1  The name is supposed to be derived from the steelbow with which the produce was weighed. 

2  The road is one of the wildest and most broken of the ancient northern Highland paths. It rises high through rocky ground, and often subjects the traveller to a severe contest with the Highland storms. A melancholy instance of its dangerous character occurred so lately as 1847. On the last day of August in that year, two English tourists, having undertaken the journey between Glencoe and Fortwilliam on foot, sat down, overcome by fatigue. They were next day found dead where they had taken rest, coldness and exhaustion seducing them into sleep from which they never wakened. 

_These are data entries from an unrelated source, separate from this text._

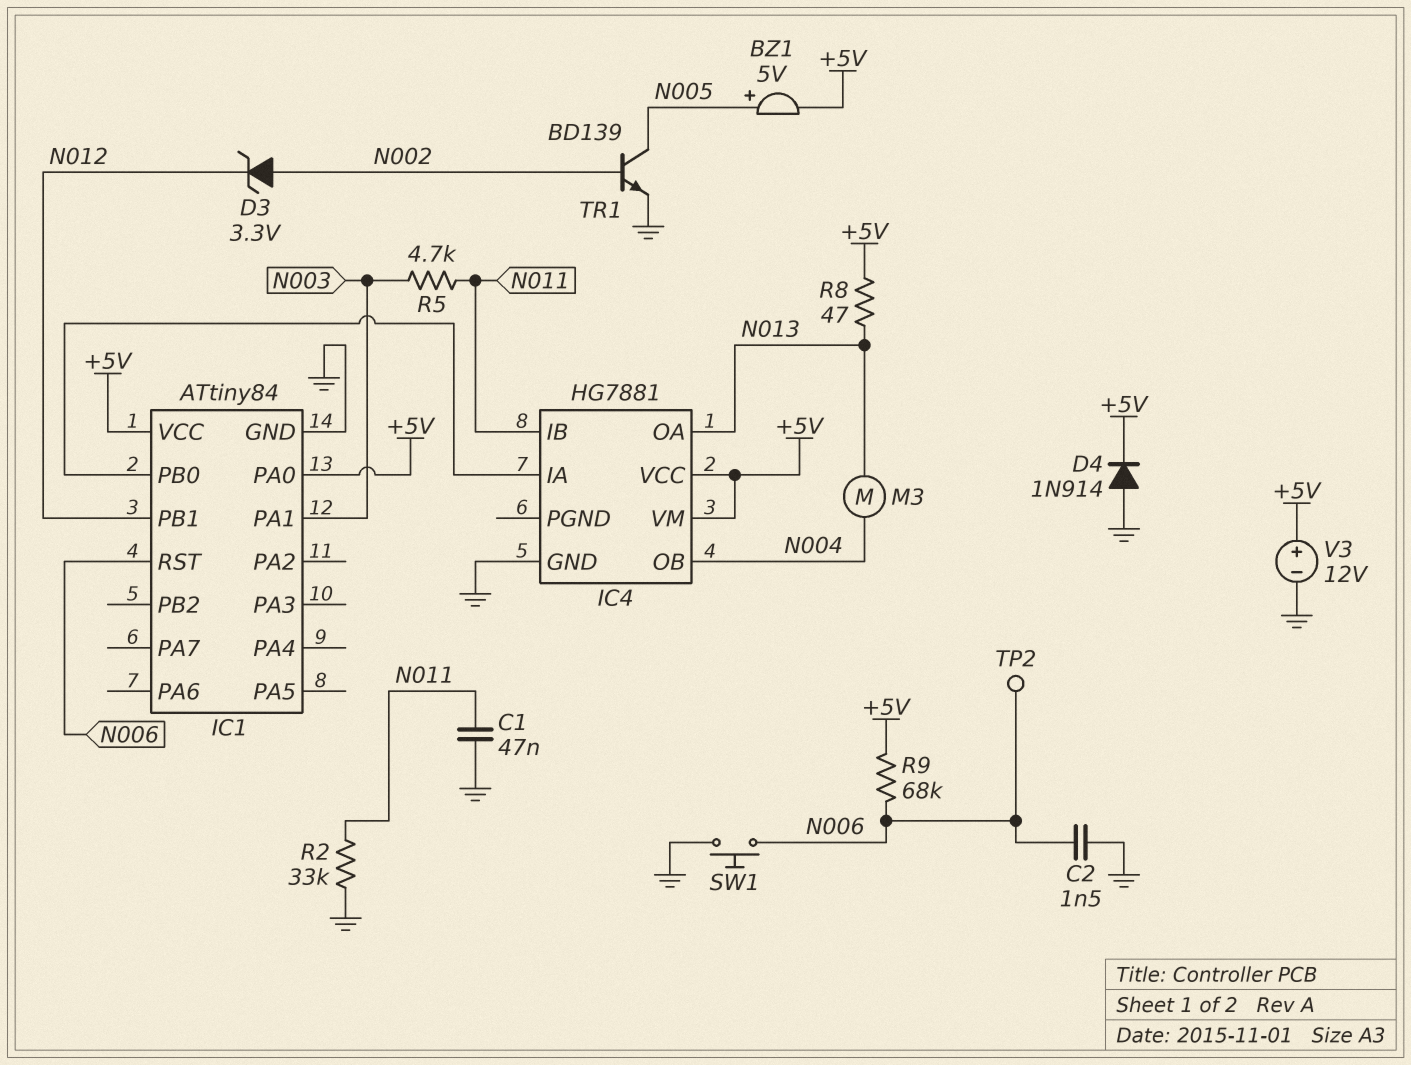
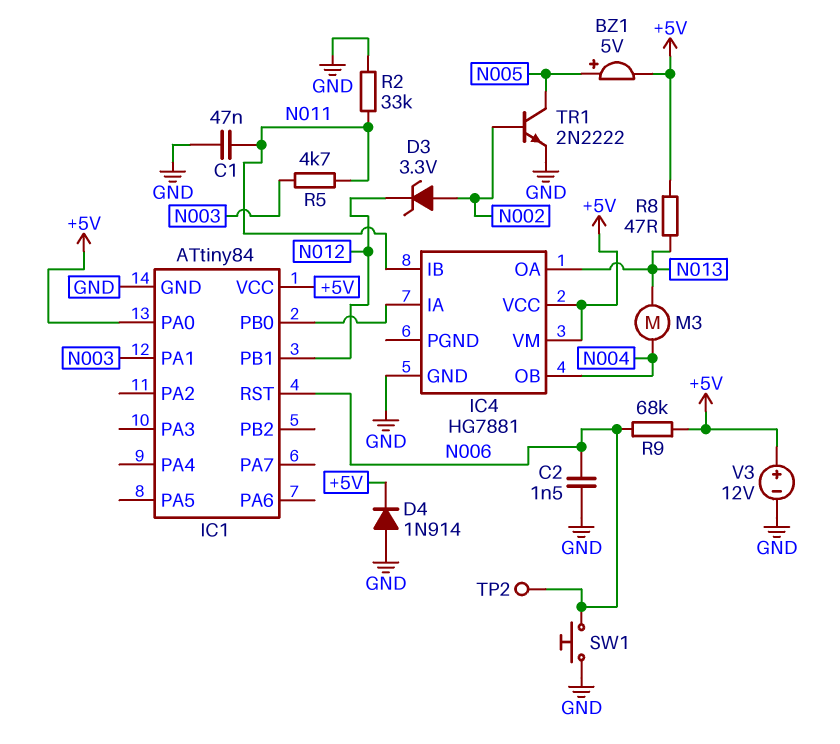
TR1: NPN BD139 (B N002, C N005, E GND) -> NPN 2N2222 (B N002, C N005, E GND)

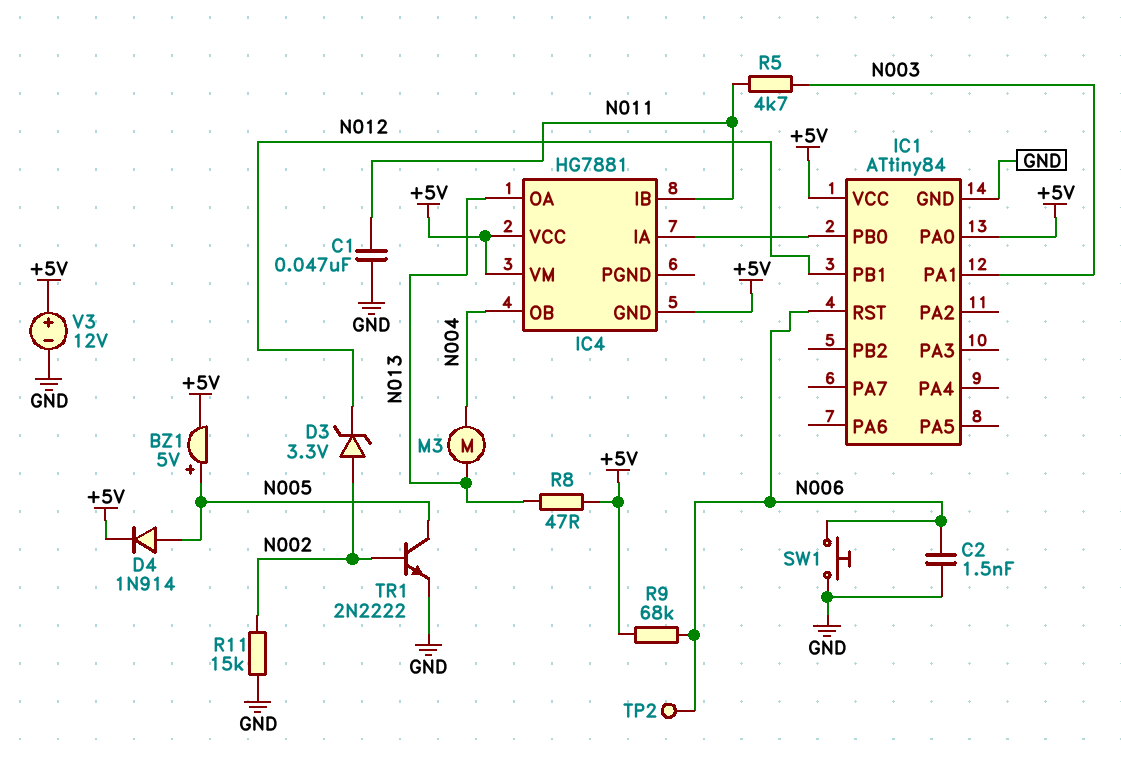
D4: diode 1N914 (A GND, K +5V) -> diode 1N914 (A N005, K +5V)
IC4 pin GND: GND -> +5V
R2: 33k (GND, N011) -> none
R11: none -> 15k (GND, N002)

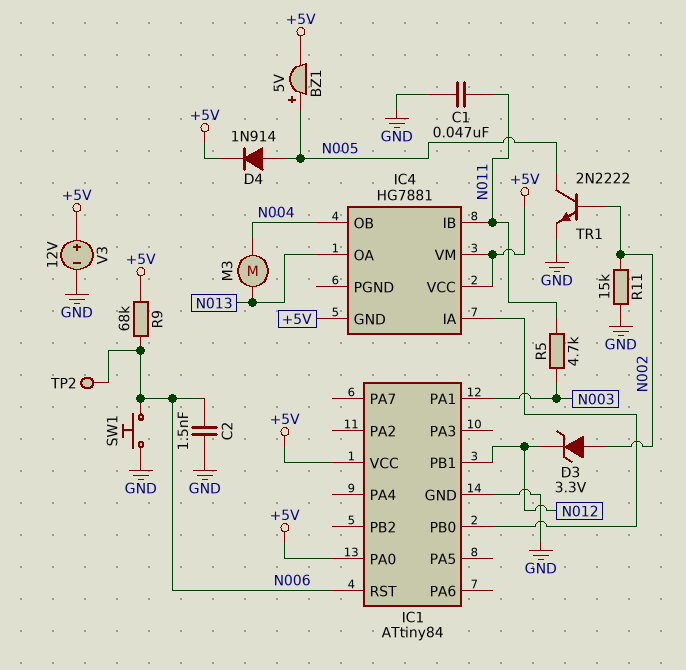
R8: 47 (+5V, N013) -> none

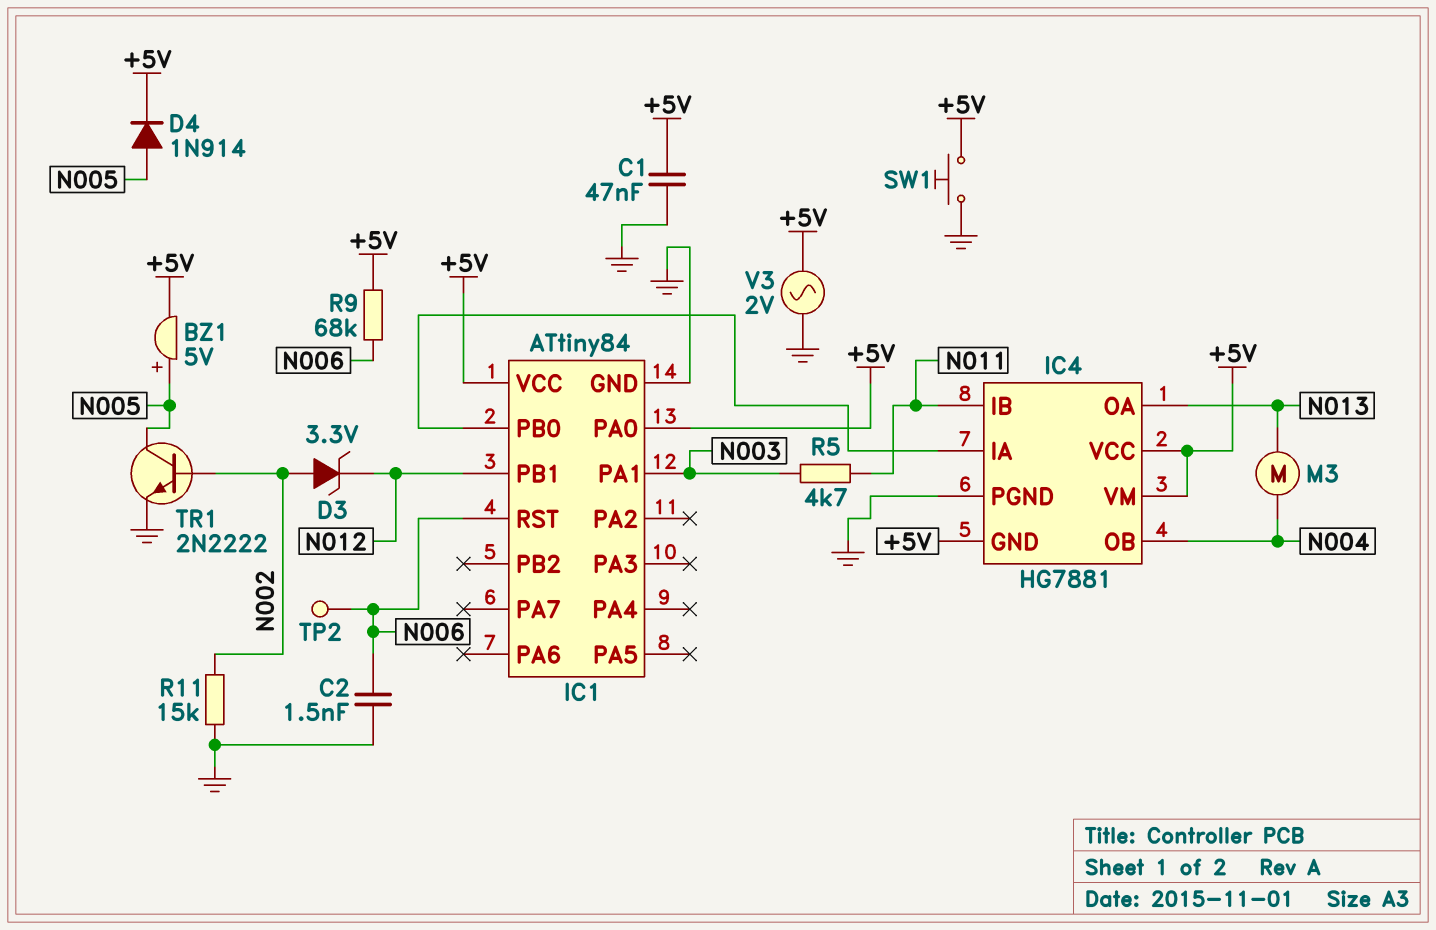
C1: 47nF (GND, N011) -> 47nF (+5V, GND)
IC4 pin PGND: none -> GND
SW1: button (GND, N006) -> button (+5V, GND)
V3: 12V (plus +5V, minus GND) -> AC 2V (+5V, GND)

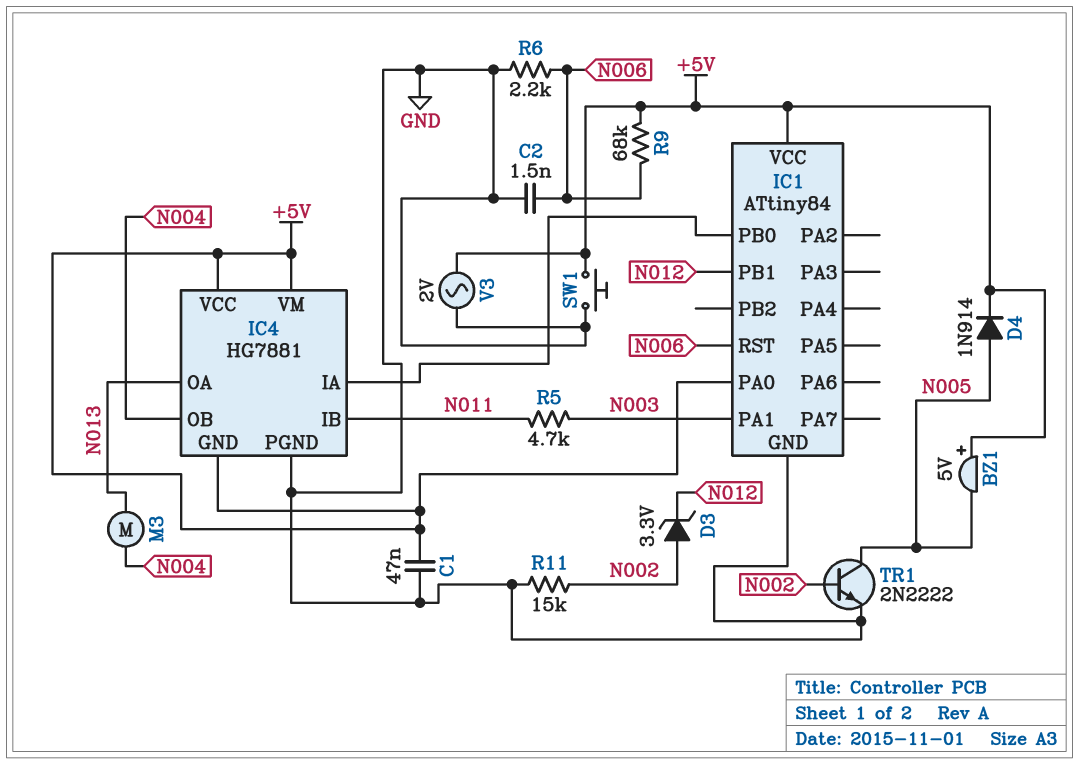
BZ1: buzzer 5V (plus N005, minus +5V) -> buzzer 5V (plus +5V, minus N005)
R6: none -> 2.2k (GND, N006)
TP2: test point (N006) -> none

3  Trial of James Stewart, 8vo, Edinburgh, 1753, appendix, p. 25. The references to the trial in the present notice are all taken from the documents and evidence so published. They fill a considerable volume. 

4  Sir Walter Scott has preserved the following notice of Allan Brec: – “About 1789, a friend of mine, who was then residing in Paris, was invited to see some procession which was supposed likely to interest him, from the windows of an apartment occupied by a Scottish Benedictine priest. He found sitting by the fire a tall, thin, raw-boned grim looking old man, with the petit croix of St. Louis. His visage was strongly marked by the irregular projections of the cheek-bones and chin. His eyes were grey. His grizzled hair exhibited marks of having been red, and his complexion was weatherbeaten, and remarkably freckled. Some civilities in French passed between the old man and my friend, in the course of which they talked of the streets and squares of Paris, till at length the old soldier, for such he seemed, and such he was, said, with a sigh, in the old Highland accent, ‘Deil ane o’ them a’ is worth the Hie Street of Edinburgh.’ On inquiry, this admirer of Auld Reekie, which he was never to see again, proved to be Allan Brec Stewart.” – Introduction to Rob Roy, p. 31. 

5  In this and the subsequent extracts from evidence, the word witness is substituted for the Scottish technical term “deponent.”